It doesn’t even have an agreed name, but the hurl(ey) is one of the great emblematic symbols of life in Ireland. It runs through myth and history, across popular culture and politics. This is a story of many fragments – here are a few.
1366 AD: Gofraigh Fionn Ó Dálaigh writes a poem addressed to Domhnall Mac Domhnaill Mac Cárthaigh, who was about to assume power following the death of his uncle. The poem opens with advice to Domhnall that – with the mantle of leadership about to be thrust upon him – he needed now to set aside the passions of his boyhood and become a man. Among the passions he was now advised to forgo was ‘hurling’; leave down the camán (the hurl(ey)), he was told, and pick up the sword.

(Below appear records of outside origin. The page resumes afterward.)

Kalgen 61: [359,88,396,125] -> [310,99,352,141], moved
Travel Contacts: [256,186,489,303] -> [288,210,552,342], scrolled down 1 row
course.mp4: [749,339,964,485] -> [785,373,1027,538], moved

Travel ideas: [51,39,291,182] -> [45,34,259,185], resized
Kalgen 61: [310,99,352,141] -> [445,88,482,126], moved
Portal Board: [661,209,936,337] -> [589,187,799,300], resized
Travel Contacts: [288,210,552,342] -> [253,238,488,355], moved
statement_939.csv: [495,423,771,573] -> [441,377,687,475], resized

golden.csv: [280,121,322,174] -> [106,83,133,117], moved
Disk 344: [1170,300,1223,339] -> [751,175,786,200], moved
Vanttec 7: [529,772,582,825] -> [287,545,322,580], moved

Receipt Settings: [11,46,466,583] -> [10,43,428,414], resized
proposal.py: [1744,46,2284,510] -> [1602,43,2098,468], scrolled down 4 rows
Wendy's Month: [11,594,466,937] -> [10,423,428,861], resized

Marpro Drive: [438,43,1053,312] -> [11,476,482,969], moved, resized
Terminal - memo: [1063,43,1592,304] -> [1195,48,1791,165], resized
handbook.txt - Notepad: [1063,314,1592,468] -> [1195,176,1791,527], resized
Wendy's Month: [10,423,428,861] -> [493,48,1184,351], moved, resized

c.1500: In the National Museum of Ireland beside Castlebar, there is an incredible exhibition of hurling balls which were collected between 1910 and 2010. These balls were pulled out of bogs across Ireland and the oldest one is carbon-dated to c. 1192AD. There is also, in the exhibition, one hurl(ey). It was found in a bog in Derries, in the west of Co. Offaly and has been carbon-dated to AD 1467-1531 (c. 1500). It is the oldest known hurl(ey) in existence. We know that stick-and-ball games were played for many centuries before 1500. It may be that another bog turns out a hurl(ey) that is even older than the one from Offaly.